¹ Molecular Immunology Lab, Dept of Immunology, University Medical Center, Utrecht, the Netherlands
² Dept. of Pediatric Hematology/Oncology, Wilhelmina Children’s Hospital, University Medical Center, Utrecht, the Netherlands
³ Dept. of Pediatric Immunology, Wilhelmina Children’s Hospital, University Medical Center, Utrecht, the Netherlands

Correspondence: Paul J. Coffer, Molecular Immunology Lab, Depts. of Immunology & Pediatric Immunology, University Medical Center, Lundlaan 6, 3584 EA Utrecht, The Netherlands.
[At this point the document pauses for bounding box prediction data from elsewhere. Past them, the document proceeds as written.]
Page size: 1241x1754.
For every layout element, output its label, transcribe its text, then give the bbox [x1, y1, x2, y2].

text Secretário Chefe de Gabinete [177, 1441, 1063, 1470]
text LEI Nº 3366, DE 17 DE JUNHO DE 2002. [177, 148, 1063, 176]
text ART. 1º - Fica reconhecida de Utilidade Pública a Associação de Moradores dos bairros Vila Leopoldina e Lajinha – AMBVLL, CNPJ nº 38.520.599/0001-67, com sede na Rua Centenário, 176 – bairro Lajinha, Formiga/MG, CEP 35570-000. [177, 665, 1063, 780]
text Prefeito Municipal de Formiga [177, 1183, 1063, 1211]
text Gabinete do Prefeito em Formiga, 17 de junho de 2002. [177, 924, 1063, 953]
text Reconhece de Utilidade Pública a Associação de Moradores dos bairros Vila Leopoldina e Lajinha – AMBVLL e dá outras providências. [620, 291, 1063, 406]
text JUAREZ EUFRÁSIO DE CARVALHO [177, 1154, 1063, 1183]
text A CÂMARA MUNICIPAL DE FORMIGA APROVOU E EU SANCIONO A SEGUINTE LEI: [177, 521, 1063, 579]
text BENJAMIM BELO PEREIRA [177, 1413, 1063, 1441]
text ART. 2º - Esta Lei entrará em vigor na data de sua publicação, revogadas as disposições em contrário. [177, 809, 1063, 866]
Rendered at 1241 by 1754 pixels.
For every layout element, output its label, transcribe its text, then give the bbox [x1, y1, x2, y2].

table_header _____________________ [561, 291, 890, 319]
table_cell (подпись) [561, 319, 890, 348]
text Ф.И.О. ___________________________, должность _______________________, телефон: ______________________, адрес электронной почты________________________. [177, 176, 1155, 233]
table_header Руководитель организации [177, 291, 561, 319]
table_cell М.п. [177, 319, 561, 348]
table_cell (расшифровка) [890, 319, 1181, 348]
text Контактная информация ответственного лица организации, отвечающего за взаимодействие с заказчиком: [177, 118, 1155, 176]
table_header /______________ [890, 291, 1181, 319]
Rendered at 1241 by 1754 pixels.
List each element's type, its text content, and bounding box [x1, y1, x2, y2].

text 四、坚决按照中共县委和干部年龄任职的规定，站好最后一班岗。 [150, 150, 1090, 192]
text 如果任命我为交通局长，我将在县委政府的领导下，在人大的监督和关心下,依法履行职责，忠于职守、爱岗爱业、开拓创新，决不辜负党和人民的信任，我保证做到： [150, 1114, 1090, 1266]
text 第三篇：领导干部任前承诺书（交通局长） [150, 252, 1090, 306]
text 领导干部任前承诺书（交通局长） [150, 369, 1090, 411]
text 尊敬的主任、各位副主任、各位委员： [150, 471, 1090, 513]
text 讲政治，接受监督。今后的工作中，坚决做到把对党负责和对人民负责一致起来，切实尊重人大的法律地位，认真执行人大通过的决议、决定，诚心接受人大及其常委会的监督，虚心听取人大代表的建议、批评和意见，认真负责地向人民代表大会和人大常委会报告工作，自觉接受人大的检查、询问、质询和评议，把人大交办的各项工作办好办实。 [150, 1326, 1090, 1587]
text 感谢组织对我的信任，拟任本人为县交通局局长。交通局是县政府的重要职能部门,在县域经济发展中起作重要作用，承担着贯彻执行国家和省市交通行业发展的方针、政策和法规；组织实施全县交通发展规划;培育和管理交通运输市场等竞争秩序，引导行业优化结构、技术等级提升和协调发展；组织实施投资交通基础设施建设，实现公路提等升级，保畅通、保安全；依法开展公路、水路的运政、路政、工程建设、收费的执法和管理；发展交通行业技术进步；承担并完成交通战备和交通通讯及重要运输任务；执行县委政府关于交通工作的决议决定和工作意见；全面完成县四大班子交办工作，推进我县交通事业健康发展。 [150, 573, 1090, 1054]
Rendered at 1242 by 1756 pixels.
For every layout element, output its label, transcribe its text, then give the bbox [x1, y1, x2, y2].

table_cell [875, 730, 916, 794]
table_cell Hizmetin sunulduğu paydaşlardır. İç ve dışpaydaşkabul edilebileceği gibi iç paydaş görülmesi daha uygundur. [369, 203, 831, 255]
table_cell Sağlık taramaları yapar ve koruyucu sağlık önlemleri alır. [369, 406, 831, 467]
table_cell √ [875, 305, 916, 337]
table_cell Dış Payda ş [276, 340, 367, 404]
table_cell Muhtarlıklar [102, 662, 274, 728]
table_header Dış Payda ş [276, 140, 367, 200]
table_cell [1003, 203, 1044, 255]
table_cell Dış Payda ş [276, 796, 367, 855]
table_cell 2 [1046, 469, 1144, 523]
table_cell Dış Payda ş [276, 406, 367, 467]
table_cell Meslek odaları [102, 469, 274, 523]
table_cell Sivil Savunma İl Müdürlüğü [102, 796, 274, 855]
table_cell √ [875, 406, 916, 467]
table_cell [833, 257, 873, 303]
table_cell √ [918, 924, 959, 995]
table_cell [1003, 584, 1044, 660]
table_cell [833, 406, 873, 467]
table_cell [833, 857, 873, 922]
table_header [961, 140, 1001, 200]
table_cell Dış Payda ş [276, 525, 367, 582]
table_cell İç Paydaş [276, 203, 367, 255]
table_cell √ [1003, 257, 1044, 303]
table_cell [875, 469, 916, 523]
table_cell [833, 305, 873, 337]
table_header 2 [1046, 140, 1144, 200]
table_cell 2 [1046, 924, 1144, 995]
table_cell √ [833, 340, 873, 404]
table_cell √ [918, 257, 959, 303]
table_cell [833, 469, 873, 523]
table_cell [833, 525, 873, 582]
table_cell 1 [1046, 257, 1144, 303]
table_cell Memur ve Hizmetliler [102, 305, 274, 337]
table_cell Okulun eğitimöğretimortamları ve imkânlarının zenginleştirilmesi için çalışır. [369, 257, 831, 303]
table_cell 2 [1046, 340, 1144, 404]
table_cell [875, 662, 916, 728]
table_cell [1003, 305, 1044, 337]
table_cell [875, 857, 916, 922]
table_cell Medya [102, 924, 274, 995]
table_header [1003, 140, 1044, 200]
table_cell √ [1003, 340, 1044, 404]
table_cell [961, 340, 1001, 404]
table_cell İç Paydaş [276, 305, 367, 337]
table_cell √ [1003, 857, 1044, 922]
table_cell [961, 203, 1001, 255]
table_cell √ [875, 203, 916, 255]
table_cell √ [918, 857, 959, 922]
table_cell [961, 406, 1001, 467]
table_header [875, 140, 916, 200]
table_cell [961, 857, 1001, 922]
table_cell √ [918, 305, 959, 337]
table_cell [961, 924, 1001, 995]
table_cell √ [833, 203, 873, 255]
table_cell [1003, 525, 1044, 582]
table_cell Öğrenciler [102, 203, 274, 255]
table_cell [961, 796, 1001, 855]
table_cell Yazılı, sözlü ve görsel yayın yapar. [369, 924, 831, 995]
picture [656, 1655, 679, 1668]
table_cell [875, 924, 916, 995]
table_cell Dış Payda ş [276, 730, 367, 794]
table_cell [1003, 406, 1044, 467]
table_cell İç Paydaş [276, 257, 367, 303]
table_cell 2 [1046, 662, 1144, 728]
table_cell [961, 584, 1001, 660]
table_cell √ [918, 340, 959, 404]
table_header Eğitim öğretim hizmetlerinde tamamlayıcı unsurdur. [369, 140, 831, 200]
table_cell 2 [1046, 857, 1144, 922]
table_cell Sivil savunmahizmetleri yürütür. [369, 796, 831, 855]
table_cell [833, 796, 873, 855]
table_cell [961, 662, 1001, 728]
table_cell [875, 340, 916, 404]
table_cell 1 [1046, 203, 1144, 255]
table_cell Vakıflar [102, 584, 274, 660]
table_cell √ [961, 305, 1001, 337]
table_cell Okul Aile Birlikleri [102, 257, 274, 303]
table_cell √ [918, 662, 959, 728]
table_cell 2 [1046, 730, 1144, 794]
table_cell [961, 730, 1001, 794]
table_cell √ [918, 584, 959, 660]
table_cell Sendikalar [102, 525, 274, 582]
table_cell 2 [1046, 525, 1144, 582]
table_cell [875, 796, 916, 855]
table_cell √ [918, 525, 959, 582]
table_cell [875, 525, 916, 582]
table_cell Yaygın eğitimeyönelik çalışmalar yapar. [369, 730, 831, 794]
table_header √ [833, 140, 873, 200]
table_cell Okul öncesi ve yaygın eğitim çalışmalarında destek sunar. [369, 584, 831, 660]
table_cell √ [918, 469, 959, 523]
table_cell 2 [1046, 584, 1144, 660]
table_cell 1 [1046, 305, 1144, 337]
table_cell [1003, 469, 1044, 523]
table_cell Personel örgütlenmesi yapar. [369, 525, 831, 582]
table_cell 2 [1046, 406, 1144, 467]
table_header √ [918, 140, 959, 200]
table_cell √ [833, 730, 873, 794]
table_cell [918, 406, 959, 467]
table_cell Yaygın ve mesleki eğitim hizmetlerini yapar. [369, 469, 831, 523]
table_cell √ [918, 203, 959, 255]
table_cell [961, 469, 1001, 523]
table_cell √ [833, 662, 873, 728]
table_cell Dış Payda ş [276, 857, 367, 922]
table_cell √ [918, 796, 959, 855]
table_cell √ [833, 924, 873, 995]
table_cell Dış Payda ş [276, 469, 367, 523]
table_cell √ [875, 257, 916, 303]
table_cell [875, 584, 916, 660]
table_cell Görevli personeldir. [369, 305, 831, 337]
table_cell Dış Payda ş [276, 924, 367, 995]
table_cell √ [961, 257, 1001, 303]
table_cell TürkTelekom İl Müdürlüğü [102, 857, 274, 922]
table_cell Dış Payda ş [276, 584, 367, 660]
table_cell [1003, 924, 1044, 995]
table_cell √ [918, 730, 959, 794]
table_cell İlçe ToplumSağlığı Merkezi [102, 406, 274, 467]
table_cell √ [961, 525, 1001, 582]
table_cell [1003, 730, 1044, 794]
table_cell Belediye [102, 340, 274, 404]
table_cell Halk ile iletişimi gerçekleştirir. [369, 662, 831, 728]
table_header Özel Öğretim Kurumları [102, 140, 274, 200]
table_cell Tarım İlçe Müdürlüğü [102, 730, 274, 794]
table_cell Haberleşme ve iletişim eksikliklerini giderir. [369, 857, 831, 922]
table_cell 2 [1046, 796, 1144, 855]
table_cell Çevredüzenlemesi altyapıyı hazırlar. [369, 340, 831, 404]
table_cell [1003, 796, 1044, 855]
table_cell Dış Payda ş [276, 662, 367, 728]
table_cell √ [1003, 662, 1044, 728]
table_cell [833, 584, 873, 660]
Phone: international +31.88.7557674. Fax: international +31.88.7554305. E-mail: p.j.coffer{at}umcutrecht.nl

ABSTRACT

Background: The clinical use of chromatin modulating drugs, such as histone deacetylase (HDAC) inhibitors, for the treatment of bone marrow failure and hematopoietic malignancies has increased dramatically over the last few years. Nonetheless, little is currently known concerning their effects on myelopoiesis.

Design and Methods: We utilized an ex-vivo differentiation system in which umbilical cord blood derived CD34+ cells were treated with trichostatin A (TSA), sodium butyrate (SB) and valproic acid (VPA) to evaluate the effect of HDAC inhibitor treatment on myeloid lineage development, colony-forming potential, proliferation, and terminal neutrophil differentiation.

Results: TSA treatment modestly reduced progenitor proliferation, while SB and VPA resulted in concentration dependent effects on proliferation and apoptosis. Addition of VPA uniquely stimulated CD34+ proliferation. SB treatment both quantitatively and qualitatively inhibited terminal neutrophil differentiation. Addition of 100mM VPA resulted in increased numbers of mature neutrophils with a block in differentiation at increasing concentrations. SB and VPA treatment resulted in increased histone (H)-3- and H4-acetylation and TSA, SB and VPA have differential effects on the acetylation of non-histone proteins.

Conclusions: Individual HDAC inihibitor treatment has specific effects on cell fate decisions during myeloid development. These data provide novel insights in the effects of HDAC inhibitors on regulation of normal hematopoiesis, which is of importance when considering utilizing these compounds for the treatment of myeloid malignancies and bone marrow failure syndromes.